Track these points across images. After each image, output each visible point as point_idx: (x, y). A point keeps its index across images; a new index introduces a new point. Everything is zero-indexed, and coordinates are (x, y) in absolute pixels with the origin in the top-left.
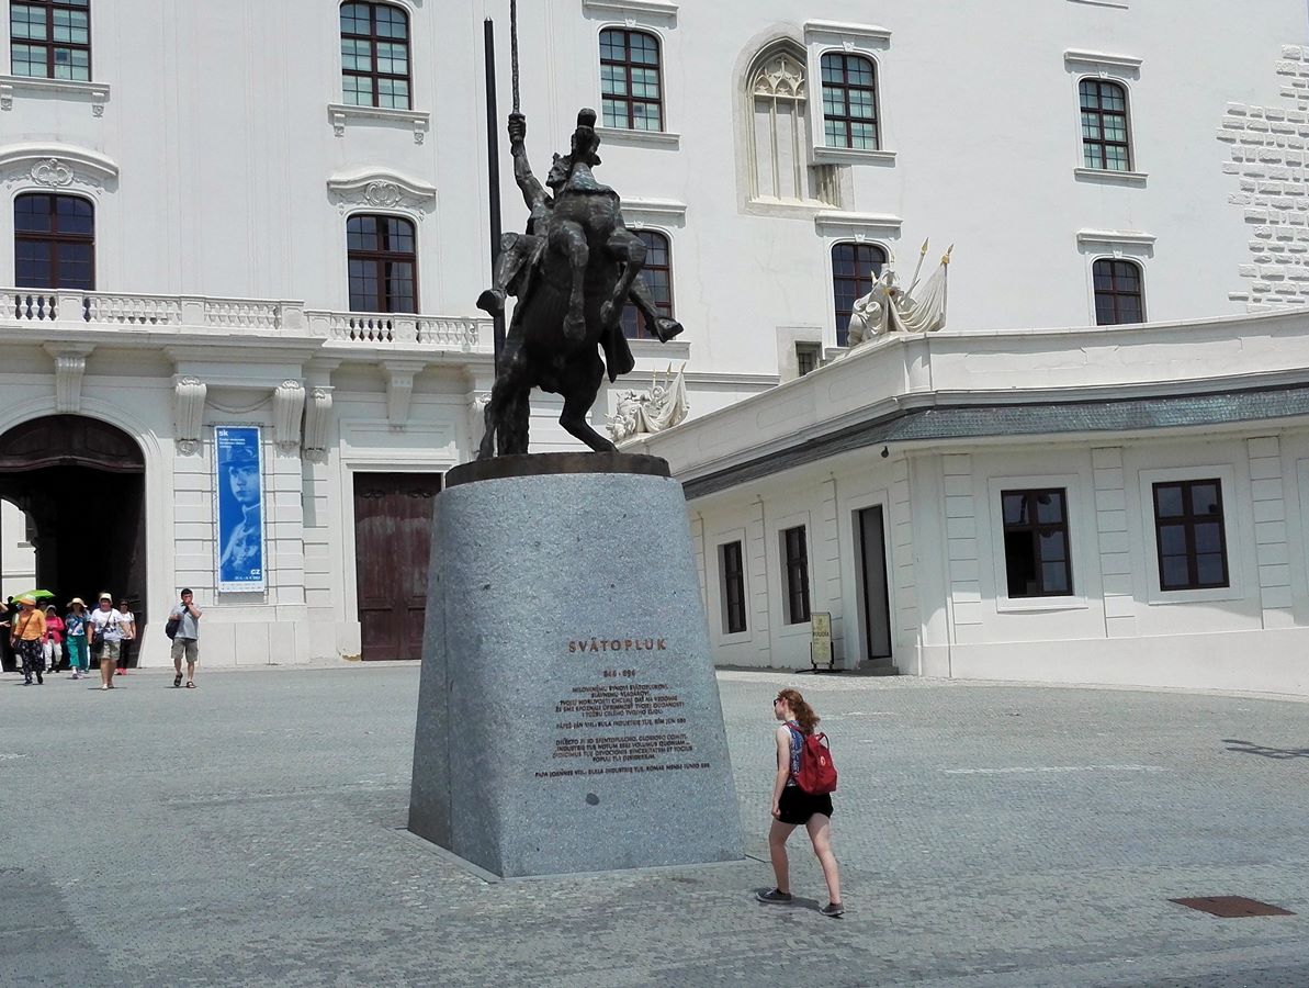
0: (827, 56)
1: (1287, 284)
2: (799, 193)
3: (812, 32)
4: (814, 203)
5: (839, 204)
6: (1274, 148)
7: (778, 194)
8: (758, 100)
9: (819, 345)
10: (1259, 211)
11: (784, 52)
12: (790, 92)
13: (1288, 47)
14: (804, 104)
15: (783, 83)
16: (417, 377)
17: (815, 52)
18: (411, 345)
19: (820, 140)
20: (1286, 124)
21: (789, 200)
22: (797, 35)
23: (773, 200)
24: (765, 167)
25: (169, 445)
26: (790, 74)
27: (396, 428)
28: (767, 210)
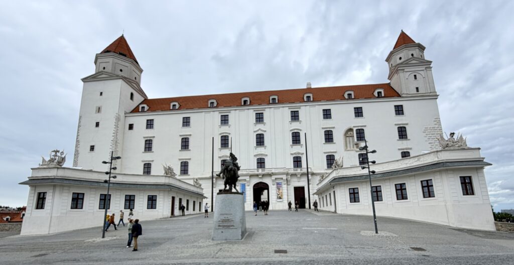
0: (357, 130)
2: (353, 147)
3: (354, 127)
4: (356, 149)
7: (351, 148)
8: (347, 136)
11: (351, 130)
14: (353, 136)
15: (351, 134)
16: (301, 175)
17: (355, 129)
18: (300, 171)
19: (356, 141)
20: (436, 129)
22: (352, 127)
24: (348, 145)
25: (272, 185)
26: (351, 132)
27: (299, 181)
28: (348, 150)
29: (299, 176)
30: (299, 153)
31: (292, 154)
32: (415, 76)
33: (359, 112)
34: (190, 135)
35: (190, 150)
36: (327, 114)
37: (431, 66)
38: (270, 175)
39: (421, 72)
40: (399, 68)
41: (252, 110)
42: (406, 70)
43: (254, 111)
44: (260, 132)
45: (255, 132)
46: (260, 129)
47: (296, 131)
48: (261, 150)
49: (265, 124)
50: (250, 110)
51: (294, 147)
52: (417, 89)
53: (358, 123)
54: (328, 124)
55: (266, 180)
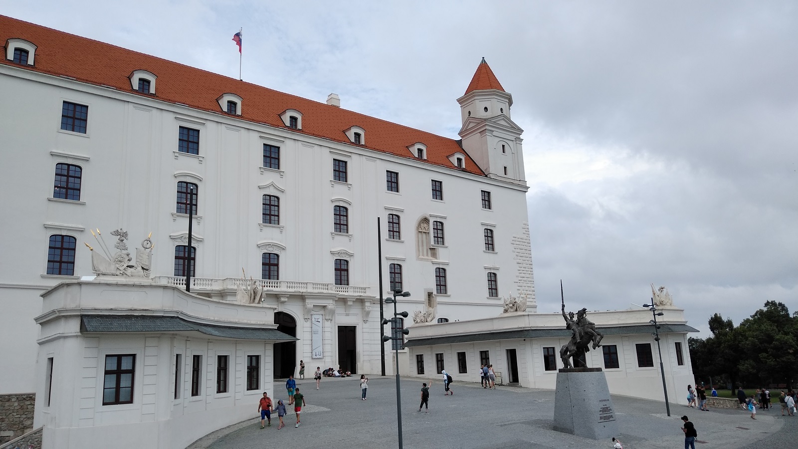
0: (434, 221)
1: (525, 279)
2: (427, 255)
3: (431, 216)
4: (431, 258)
5: (436, 258)
6: (522, 246)
7: (423, 255)
8: (420, 232)
9: (432, 293)
10: (520, 261)
11: (426, 220)
12: (426, 230)
13: (524, 222)
14: (429, 233)
15: (424, 228)
16: (353, 302)
18: (352, 293)
19: (432, 243)
20: (524, 240)
21: (426, 257)
22: (427, 216)
23: (422, 257)
24: (420, 248)
25: (302, 320)
26: (425, 225)
27: (347, 315)
28: (422, 259)
29: (350, 303)
30: (346, 253)
31: (332, 253)
32: (503, 146)
33: (437, 190)
34: (87, 160)
35: (83, 204)
36: (393, 182)
37: (521, 137)
38: (302, 298)
39: (510, 143)
40: (487, 127)
41: (257, 135)
42: (494, 133)
43: (261, 137)
44: (272, 192)
45: (260, 188)
46: (272, 185)
47: (342, 204)
48: (271, 236)
49: (282, 174)
50: (251, 133)
51: (337, 238)
52: (505, 168)
53: (435, 209)
54: (394, 201)
55: (293, 309)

============

● What is being asked
Everything in the material goes into the copy exactly, except the images.

● Result
Track these points across images. After each image, output each visible point as point_idx: (x, y). A point keeps its index across images; a new index introduces a new point. Everything is zero-indexed, and coordinates are (x, y) in absolute pixels with the origin in the top-left.
0: (827, 56)
1: (1287, 284)
2: (799, 193)
3: (812, 32)
4: (814, 203)
5: (839, 204)
6: (1274, 148)
7: (778, 194)
8: (758, 100)
9: (819, 345)
10: (1259, 211)
11: (784, 52)
12: (790, 92)
13: (1288, 47)
14: (804, 104)
15: (783, 83)
16: (417, 377)
17: (815, 52)
18: (411, 345)
19: (820, 140)
20: (1286, 124)
21: (789, 200)
22: (797, 35)
23: (773, 200)
24: (765, 167)
25: (169, 445)
26: (790, 74)
27: (396, 428)
28: (767, 210)
0: (357, 130)
2: (353, 147)
3: (354, 127)
4: (356, 149)
7: (351, 148)
8: (347, 136)
11: (351, 130)
14: (353, 136)
15: (351, 134)
16: (301, 175)
17: (355, 129)
18: (300, 171)
19: (356, 141)
20: (436, 129)
22: (352, 127)
24: (348, 145)
25: (272, 185)
26: (351, 132)
27: (299, 181)
28: (348, 150)
29: (299, 176)
30: (299, 153)
31: (292, 154)
32: (415, 76)
33: (359, 112)
34: (190, 135)
35: (190, 150)
36: (327, 114)
37: (431, 66)
38: (270, 175)
39: (421, 72)
40: (399, 68)
41: (252, 110)
42: (406, 70)
43: (254, 111)
44: (260, 132)
45: (255, 132)
46: (260, 129)
47: (296, 131)
48: (261, 150)
49: (265, 124)
50: (250, 110)
51: (294, 147)
52: (417, 89)
53: (358, 123)
54: (328, 124)
55: (266, 180)
0: (434, 221)
1: (525, 279)
2: (427, 255)
3: (431, 216)
4: (431, 258)
5: (436, 258)
6: (522, 246)
7: (423, 255)
8: (420, 232)
9: (432, 293)
10: (520, 261)
11: (426, 220)
12: (426, 230)
13: (524, 222)
14: (429, 233)
15: (424, 228)
16: (353, 302)
18: (352, 293)
19: (432, 243)
20: (524, 240)
21: (426, 257)
22: (427, 216)
23: (422, 257)
24: (420, 248)
25: (302, 320)
26: (425, 225)
27: (347, 315)
28: (422, 259)
29: (350, 303)
30: (346, 253)
31: (332, 253)
32: (503, 146)
33: (437, 190)
34: (87, 160)
35: (83, 204)
36: (393, 182)
37: (521, 137)
38: (302, 298)
39: (510, 143)
40: (487, 127)
41: (257, 135)
42: (494, 133)
43: (261, 137)
44: (272, 192)
45: (260, 188)
46: (272, 185)
47: (342, 204)
48: (271, 236)
49: (282, 174)
50: (251, 133)
51: (337, 238)
52: (505, 168)
53: (435, 209)
54: (394, 201)
55: (293, 309)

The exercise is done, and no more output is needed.